#### DATA SECTION ####

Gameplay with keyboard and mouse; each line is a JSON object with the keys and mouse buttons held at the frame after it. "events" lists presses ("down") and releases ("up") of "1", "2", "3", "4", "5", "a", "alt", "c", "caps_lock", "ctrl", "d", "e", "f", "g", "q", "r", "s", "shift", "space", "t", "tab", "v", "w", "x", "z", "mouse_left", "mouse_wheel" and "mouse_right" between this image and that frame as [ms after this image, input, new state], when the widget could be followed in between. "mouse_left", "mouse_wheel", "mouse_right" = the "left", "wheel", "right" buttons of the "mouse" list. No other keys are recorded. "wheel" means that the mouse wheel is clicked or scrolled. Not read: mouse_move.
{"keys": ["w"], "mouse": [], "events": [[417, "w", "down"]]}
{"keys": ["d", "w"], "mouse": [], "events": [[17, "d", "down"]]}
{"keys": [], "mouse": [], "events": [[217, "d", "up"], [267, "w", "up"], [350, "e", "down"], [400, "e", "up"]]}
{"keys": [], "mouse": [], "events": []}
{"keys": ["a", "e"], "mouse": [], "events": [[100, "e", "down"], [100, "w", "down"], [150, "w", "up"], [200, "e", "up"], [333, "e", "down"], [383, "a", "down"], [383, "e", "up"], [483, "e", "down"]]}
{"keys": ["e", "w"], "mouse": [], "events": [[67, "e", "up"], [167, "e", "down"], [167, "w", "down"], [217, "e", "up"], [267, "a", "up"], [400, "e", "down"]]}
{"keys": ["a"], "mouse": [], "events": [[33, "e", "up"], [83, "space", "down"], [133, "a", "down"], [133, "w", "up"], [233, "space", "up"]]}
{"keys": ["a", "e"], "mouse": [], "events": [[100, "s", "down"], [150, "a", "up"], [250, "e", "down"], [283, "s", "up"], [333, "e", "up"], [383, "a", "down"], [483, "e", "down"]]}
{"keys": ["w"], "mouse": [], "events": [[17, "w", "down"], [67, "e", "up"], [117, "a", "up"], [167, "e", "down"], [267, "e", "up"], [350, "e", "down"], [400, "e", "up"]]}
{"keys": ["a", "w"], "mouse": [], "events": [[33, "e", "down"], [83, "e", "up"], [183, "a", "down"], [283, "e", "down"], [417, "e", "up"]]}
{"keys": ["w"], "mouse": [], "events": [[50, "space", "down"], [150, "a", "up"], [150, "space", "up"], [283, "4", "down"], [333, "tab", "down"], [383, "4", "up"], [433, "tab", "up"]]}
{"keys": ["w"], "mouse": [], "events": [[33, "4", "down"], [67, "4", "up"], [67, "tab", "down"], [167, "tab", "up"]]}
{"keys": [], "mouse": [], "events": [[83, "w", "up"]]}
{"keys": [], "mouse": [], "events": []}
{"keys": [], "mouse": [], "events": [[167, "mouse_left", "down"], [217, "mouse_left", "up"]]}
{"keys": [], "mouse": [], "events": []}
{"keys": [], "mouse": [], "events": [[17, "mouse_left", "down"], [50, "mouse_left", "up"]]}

####

--- HOW TO COMPLETE THIS TASK ---
Copy the data above exactly. Every line must be included.

--- RESULT ---
Gameplay with keyboard and mouse; each line is a JSON object with the keys and mouse buttons held at the frame after it. "events" lists presses ("down") and releases ("up") of "1", "2", "3", "4", "5", "a", "alt", "c", "caps_lock", "ctrl", "d", "e", "f", "g", "q", "r", "s", "shift", "space", "t", "tab", "v", "w", "x", "z", "mouse_left", "mouse_wheel" and "mouse_right" between this image and that frame as [ms after this image, input, new state], when the widget could be followed in between. "mouse_left", "mouse_wheel", "mouse_right" = the "left", "wheel", "right" buttons of the "mouse" list. No other keys are recorded. "wheel" means that the mouse wheel is clicked or scrolled. Not read: mouse_move.
{"keys": ["w"], "mouse": [], "events": [[417, "w", "down"]]}
{"keys": ["d", "w"], "mouse": [], "events": [[17, "d", "down"]]}
{"keys": [], "mouse": [], "events": [[217, "d", "up"], [267, "w", "up"], [350, "e", "down"], [400, "e", "up"]]}
{"keys": [], "mouse": [], "events": []}
{"keys": ["a", "e"], "mouse": [], "events": [[100, "e", "down"], [100, "w", "down"], [150, "w", "up"], [200, "e", "up"], [333, "e", "down"], [383, "a", "down"], [383, "e", "up"], [483, "e", "down"]]}
{"keys": ["e", "w"], "mouse": [], "events": [[67, "e", "up"], [167, "e", "down"], [167, "w", "down"], [217, "e", "up"], [267, "a", "up"], [400, "e", "down"]]}
{"keys": ["a"], "mouse": [], "events": [[33, "e", "up"], [83, "space", "down"], [133, "a", "down"], [133, "w", "up"], [233, "space", "up"]]}
{"keys": ["a", "e"], "mouse": [], "events": [[100, "s", "down"], [150, "a", "up"], [250, "e", "down"], [283, "s", "up"], [333, "e", "up"], [383, "a", "down"], [483, "e", "down"]]}
{"keys": ["w"], "mouse": [], "events": [[17, "w", "down"], [67, "e", "up"], [117, "a", "up"], [167, "e", "down"], [267, "e", "up"], [350, "e", "down"], [400, "e", "up"]]}
{"keys": ["a", "w"], "mouse": [], "events": [[33, "e", "down"], [83, "e", "up"], [183, "a", "down"], [283, "e", "down"], [417, "e", "up"]]}
{"keys": ["w"], "mouse": [], "events": [[50, "space", "down"], [150, "a", "up"], [150, "space", "up"], [283, "4", "down"], [333, "tab", "down"], [383, "4", "up"], [433, "tab", "up"]]}
{"keys": ["w"], "mouse": [], "events": [[33, "4", "down"], [67, "4", "up"], [67, "tab", "down"], [167, "tab", "up"]]}
{"keys": [], "mouse": [], "events": [[83, "w", "up"]]}
{"keys": [], "mouse": [], "events": []}
{"keys": [], "mouse": [], "events": [[167, "mouse_left", "down"], [217, "mouse_left", "up"]]}
{"keys": [], "mouse": [], "events": []}
{"keys": [], "mouse": [], "events": [[17, "mouse_left", "down"], [50, "mouse_left", "up"]]}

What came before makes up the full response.